Still, the objection that ads shouldn’t preach raises another question. Why get preachy now? Have we reached a place in American cultural life where the institutions of supposed authority have failed so utterly in upholding a common denominator of decent values that corporations feel they have to step in to become our moral teachers?

We’re supposed to learn values from our families, schools, churches. But when we look for models of admirable manhood, for example, in public life, what do we see in many of our male political leaders or church leaders? It’s painful to ponder.

The main objection to the ad—that it attacks masculinity—is easily answered. A criticism of toxic masculinity is not a criticism of masculinity. If you feel shamed by a shaving company, well, the ad is a call to self-reflection. Note all the shots of men looking in the mirror. The ad asks men to monitor their own behavior, hold other men accountable, use privilege wisely (as Kirsten Powers observes). And think of the children. The final shots depict a series of diverse young boys’ faces—and they’re all looking at you, man.

So exactly where is the line between “toxic masculinity” and masculinity in general? For a fair-minded and sensible consideration of that question, I suggest this article by Thomas B. Edsall of the New York Times, responding to the guidelines recently released by the American Psychological Association for working with men and boys. Edsall’s main point in the article is that Americans’ views on masculinity fall along political lines in rather fascinating (and not entirely logical) ways.

While examining some of the objections to and defenses of the APA guidelines, Edsall requests comments from a variety of experts, and what emerges along the way is a kind of masculinity sorting scheme. Some qualities typically associated with masculinity are “toxic” and damaging to men as well as women. Other qualities, however, add up to what we might call “noble masculinity.” Harvard psychology professor Steven Pinker observes:

“One could argue that what today’s men need is more encouragement to enhance one side of the masculine virtues — the dignity, responsibility, self-control, and self-reliance — while inhibiting others, such as machismo, violence, and drive for dominance.”

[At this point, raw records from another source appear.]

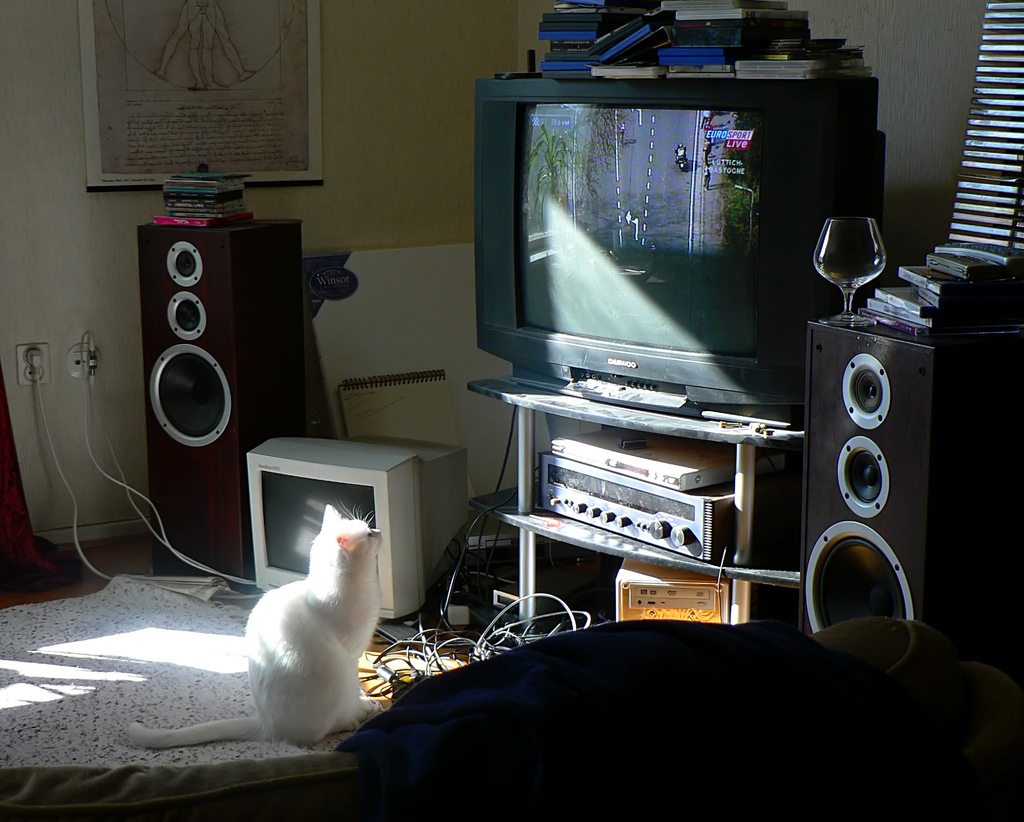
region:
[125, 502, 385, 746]
A fluffy white cat with a long tail.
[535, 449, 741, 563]
an old silver stereo receiver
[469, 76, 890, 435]
a large black TV showing the news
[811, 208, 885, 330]
an empty wine glass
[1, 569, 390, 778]
white rug with black spots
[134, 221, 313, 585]
large, brown, rectangular stereo speaker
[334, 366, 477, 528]
yellow spiral-bound legal pad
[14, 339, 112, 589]
long white power cable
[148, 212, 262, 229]
pink cd on top of speaker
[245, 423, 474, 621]
large white computer monitor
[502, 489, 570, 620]
A person eating a orange.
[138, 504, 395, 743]
White cat watching TV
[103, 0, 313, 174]
Poster of a Da Vinci drawing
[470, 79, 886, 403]
Old Panasonic color television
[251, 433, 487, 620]
Old white computer monitor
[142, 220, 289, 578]
Surround sound speaker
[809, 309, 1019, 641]
Surround sound speaker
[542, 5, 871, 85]
Collection of DVD and Blu-Ray Discs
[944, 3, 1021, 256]
Multiple music CDs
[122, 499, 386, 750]
white cat with pink ears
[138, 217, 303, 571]
black speaker with silver trim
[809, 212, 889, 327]
stemmed glassware sitting on a speaker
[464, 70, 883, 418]
black television on an entertainment stand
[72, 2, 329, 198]
picture hanging on the wall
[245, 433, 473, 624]
white monitor behind the cat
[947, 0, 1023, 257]
CDs in a CD rack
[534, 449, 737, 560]
stereo receiver in an entertainment center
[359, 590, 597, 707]
cables on the floor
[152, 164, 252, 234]
CDs sitting on the speaker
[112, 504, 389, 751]
White cat watching television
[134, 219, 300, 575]
Large box audio speaker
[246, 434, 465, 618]
Large old computer monitor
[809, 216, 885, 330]
Glass brandy snifter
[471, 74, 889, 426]
Old style television that is not a flat screen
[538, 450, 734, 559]
Old style radio receiver with knob controls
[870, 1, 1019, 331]
Stack of compact disks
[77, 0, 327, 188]
Poster art hanging on the wall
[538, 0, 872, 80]
Stack of DVDs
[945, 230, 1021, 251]
C.D. case on rack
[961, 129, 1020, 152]
C.D. case on rack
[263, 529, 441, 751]
a cat on the floor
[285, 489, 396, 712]
a white cat on the floor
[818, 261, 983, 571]
speaker on the floor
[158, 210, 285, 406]
speaker on the floor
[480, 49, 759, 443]
a tv on the floor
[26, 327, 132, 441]
a white cord on the floor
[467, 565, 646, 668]
a white cord on the floor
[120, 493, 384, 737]
cat is white and fluffy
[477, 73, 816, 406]
television is boxy and old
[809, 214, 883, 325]
glass is for drinking wine out of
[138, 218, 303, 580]
speaker is tall and brown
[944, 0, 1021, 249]
CDs are stacked up high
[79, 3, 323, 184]
this painting is on the wall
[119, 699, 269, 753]
the cat has a white long tail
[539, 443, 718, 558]
dvd player is black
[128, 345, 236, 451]
circle on a speaker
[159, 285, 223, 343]
circle on a speaker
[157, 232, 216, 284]
circle on a speaker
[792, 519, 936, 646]
circle on a speaker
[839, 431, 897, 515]
circle on a speaker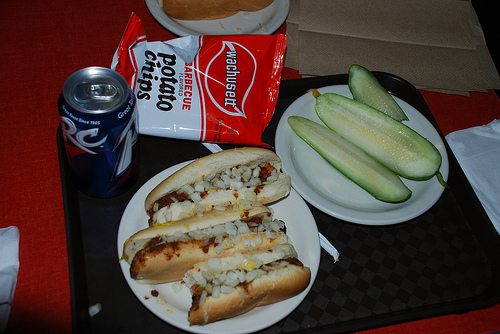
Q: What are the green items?
A: Pickles.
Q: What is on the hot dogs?
A: Chili.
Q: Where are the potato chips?
A: Between the cola and the pickles.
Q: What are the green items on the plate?
A: Pickles.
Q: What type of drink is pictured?
A: Soda.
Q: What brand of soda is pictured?
A: RC.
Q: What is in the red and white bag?
A: Potato chips.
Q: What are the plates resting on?
A: Cafeteria tray.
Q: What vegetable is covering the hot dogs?
A: Onion.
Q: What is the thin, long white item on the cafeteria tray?
A: Straw.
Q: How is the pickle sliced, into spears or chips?
A: Spears.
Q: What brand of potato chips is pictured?
A: Wachusett.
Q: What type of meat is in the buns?
A: Hot dogs.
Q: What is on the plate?
A: Pickles.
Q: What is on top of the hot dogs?
A: Onions.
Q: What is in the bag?
A: Chips.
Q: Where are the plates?
A: On a table.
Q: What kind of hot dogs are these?
A: Chili dogs.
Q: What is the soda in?
A: A can.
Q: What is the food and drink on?
A: Tray.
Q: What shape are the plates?
A: Round.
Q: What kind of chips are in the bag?
A: Potato chips.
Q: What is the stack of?
A: Paper towels.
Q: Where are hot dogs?
A: On a plate.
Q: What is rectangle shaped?
A: The tray.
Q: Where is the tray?
A: On a table.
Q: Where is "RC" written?
A: On soda can.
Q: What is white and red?
A: Potato chip bag.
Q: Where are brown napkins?
A: On a table.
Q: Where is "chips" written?
A: On potato chip bag.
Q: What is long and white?
A: A straw.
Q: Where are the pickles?
A: On plate.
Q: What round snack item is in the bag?
A: Chips.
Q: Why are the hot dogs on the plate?
A: To eat.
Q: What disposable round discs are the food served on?
A: Paper plates.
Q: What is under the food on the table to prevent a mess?
A: Mat.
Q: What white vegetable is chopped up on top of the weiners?
A: Onion.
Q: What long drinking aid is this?
A: Straw.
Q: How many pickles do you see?
A: Three.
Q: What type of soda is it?
A: RC.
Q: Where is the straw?
A: Under the hot dog plate.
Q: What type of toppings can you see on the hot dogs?
A: Chili and onions.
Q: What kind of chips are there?
A: Barbecue.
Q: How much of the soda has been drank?
A: None.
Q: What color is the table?
A: Red.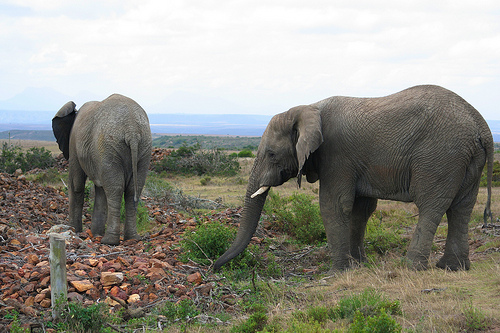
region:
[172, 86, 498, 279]
grey elephant on ground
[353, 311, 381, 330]
green grass on the ground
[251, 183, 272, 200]
the elephant's left tusk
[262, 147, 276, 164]
the elephant's left eye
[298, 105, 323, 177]
the elephant's left ear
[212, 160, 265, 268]
the trunk of the elephant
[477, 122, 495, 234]
the grey elephant's tail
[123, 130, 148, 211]
tail on the elephant in front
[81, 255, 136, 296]
bricks on the ground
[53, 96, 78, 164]
the front elephant's left ear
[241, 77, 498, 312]
an elephant standing in the grass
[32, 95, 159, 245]
an elephant standing in the rocks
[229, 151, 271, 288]
the long trunk of the elephant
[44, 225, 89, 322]
a wooden pole sticking up out of the ground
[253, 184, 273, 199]
the tusk of the elephant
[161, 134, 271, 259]
field filled with brush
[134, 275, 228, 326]
dead twigs lying on the ground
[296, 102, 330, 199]
the elephants ear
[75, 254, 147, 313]
red and golden rocks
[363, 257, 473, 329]
dead grass that is dry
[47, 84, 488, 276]
Two elephant's standing on the field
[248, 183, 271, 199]
Left tusk of the elephant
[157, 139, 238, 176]
Green foliage on the field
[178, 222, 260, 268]
Green shurb near the elephant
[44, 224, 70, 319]
Small post near the elephant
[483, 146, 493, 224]
Tail of the elephant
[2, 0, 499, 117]
Cloudy sky in the back ground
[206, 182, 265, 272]
Trunk of the elephant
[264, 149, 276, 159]
Left eye of the elephant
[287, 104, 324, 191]
Left ear flap of the elephant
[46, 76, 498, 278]
two elephants in a field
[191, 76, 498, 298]
elephant is searching on the ground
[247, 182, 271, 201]
a white tusk of elephant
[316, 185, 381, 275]
front legs of elephant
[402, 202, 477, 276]
back legs of elephant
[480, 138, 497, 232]
the tail of elephant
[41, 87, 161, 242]
the elephant is brown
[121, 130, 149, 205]
the tail of elephant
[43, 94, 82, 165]
left ear of elephant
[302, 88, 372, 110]
a bump on back of elephant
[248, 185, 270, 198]
a white elephant tusk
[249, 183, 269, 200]
the tuck is broken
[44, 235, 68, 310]
a wooden post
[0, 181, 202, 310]
red rocks under the elephant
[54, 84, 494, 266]
two elephants standing together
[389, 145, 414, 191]
wrinkles on the elephant's stomach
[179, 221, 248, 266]
a small green bush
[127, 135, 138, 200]
the elephant's tail is short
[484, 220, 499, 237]
a small pile of sticks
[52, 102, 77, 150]
the ear is standing out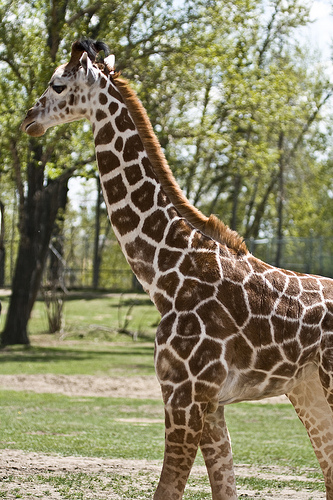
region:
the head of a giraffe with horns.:
[16, 17, 153, 145]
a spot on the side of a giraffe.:
[186, 336, 224, 375]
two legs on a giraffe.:
[137, 377, 239, 498]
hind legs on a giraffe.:
[281, 366, 331, 498]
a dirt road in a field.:
[0, 370, 331, 405]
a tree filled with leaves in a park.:
[2, 0, 221, 349]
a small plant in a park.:
[14, 264, 82, 381]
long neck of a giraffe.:
[89, 121, 177, 289]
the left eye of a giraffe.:
[49, 81, 75, 97]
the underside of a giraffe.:
[207, 378, 302, 416]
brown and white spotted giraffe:
[18, 34, 330, 496]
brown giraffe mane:
[105, 71, 251, 254]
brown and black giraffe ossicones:
[64, 36, 107, 68]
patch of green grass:
[41, 399, 80, 430]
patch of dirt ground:
[82, 375, 128, 394]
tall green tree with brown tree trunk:
[2, 1, 201, 347]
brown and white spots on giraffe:
[187, 270, 272, 351]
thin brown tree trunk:
[269, 173, 289, 260]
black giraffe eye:
[47, 81, 73, 97]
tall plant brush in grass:
[39, 282, 69, 338]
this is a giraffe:
[14, 26, 331, 487]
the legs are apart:
[225, 391, 329, 459]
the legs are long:
[150, 421, 243, 497]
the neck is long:
[83, 104, 222, 261]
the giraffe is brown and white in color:
[172, 369, 207, 408]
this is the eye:
[50, 79, 65, 99]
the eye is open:
[51, 81, 69, 96]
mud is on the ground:
[47, 459, 107, 499]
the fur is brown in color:
[216, 229, 250, 242]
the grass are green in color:
[82, 422, 119, 444]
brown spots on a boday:
[160, 237, 201, 287]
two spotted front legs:
[159, 420, 239, 494]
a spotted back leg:
[294, 412, 331, 442]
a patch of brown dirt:
[24, 374, 154, 397]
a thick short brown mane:
[135, 112, 151, 134]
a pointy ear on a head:
[80, 50, 104, 86]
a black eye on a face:
[51, 80, 81, 98]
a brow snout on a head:
[20, 112, 41, 138]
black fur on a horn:
[77, 39, 97, 55]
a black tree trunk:
[15, 228, 41, 336]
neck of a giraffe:
[102, 153, 147, 182]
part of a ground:
[88, 461, 133, 497]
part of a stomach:
[239, 367, 276, 407]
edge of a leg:
[214, 446, 235, 482]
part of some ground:
[88, 423, 120, 444]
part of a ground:
[85, 462, 117, 488]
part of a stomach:
[248, 339, 272, 366]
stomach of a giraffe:
[269, 281, 310, 352]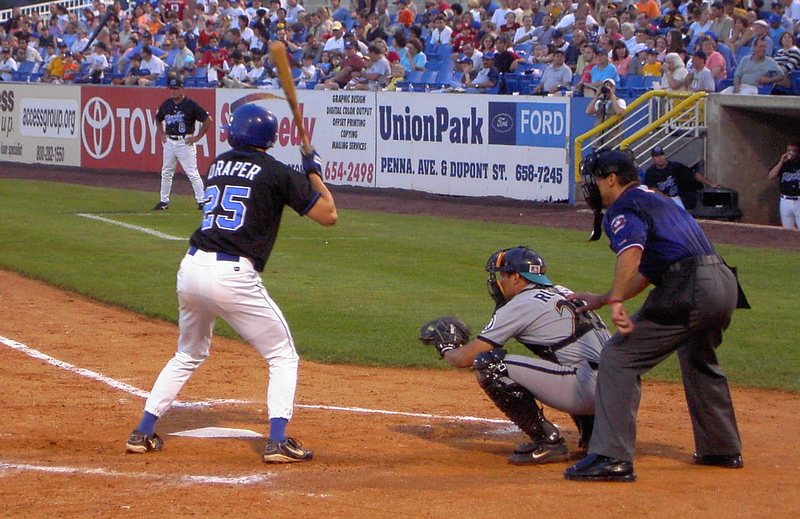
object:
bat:
[270, 40, 313, 153]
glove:
[299, 145, 322, 181]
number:
[199, 185, 249, 232]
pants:
[143, 246, 301, 422]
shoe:
[263, 437, 312, 463]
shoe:
[126, 430, 164, 453]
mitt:
[418, 315, 470, 354]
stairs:
[574, 90, 704, 205]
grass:
[0, 177, 800, 394]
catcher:
[421, 244, 613, 465]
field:
[0, 0, 800, 519]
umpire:
[567, 150, 750, 481]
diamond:
[167, 426, 264, 437]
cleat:
[507, 437, 570, 464]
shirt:
[188, 148, 322, 271]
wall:
[0, 81, 658, 201]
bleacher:
[375, 92, 569, 203]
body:
[153, 79, 215, 211]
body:
[126, 103, 336, 463]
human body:
[126, 245, 312, 462]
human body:
[420, 245, 613, 368]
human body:
[565, 145, 739, 336]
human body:
[473, 341, 599, 467]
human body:
[574, 148, 640, 208]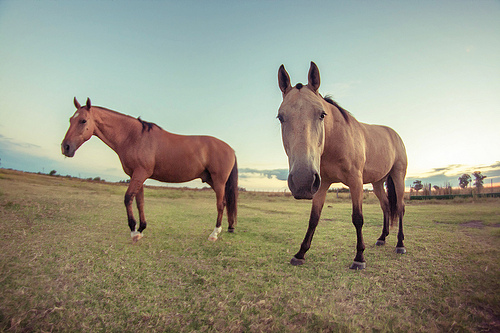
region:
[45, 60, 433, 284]
Two brown colored horses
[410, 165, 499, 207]
A group of trees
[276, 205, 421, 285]
Four dark brown horse legs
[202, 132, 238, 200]
Hind quarter of a brown horse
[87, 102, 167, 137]
Dark colored horse mane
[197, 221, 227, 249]
White horse hoof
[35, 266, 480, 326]
Green and brown grass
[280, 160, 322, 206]
Large horse nostrils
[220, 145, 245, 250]
Long brown horse tail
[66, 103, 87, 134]
White blaze on horses head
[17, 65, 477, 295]
Two horses in a field.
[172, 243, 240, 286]
The grass is green.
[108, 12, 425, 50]
The sky is light blue.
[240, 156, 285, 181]
Clouds in the sky.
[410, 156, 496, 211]
Trees in the distance.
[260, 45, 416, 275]
The horse is light brown.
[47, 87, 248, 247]
The horse is chocolate brown.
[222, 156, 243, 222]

As I read the more reasoned reconsiderations of masculinity in America, many from entirely secular thinkers such as Pinker, I’m struck by how consonant “noble masculinity” is with any good list of Christian virtues. It’s puzzling to me how some Christians hold so tightly to gender essentialism when Christian virtues aren’t gendered at all. The fruits of the Spirit are love, joy, peace, patience, kindness, goodness, faithfulness, gentleness, self-control. Love is patient and kind, not arrogant or boastful. Love does not delight in evil but rejoices in the right. The seven heavenly virtues are faith, hope, charity, fortitude, justice, temperance, prudence. Men and women may, on average, fight somewhat different demons on the way to those virtues, but our destination is the same.

I’m grateful for those people who are calling the church to account where it has tolerated, protected, and even promoted distorted masculinity. We ought to have a much clearer picture of what redeemed humanity looks like than a shaving products company does. Do we?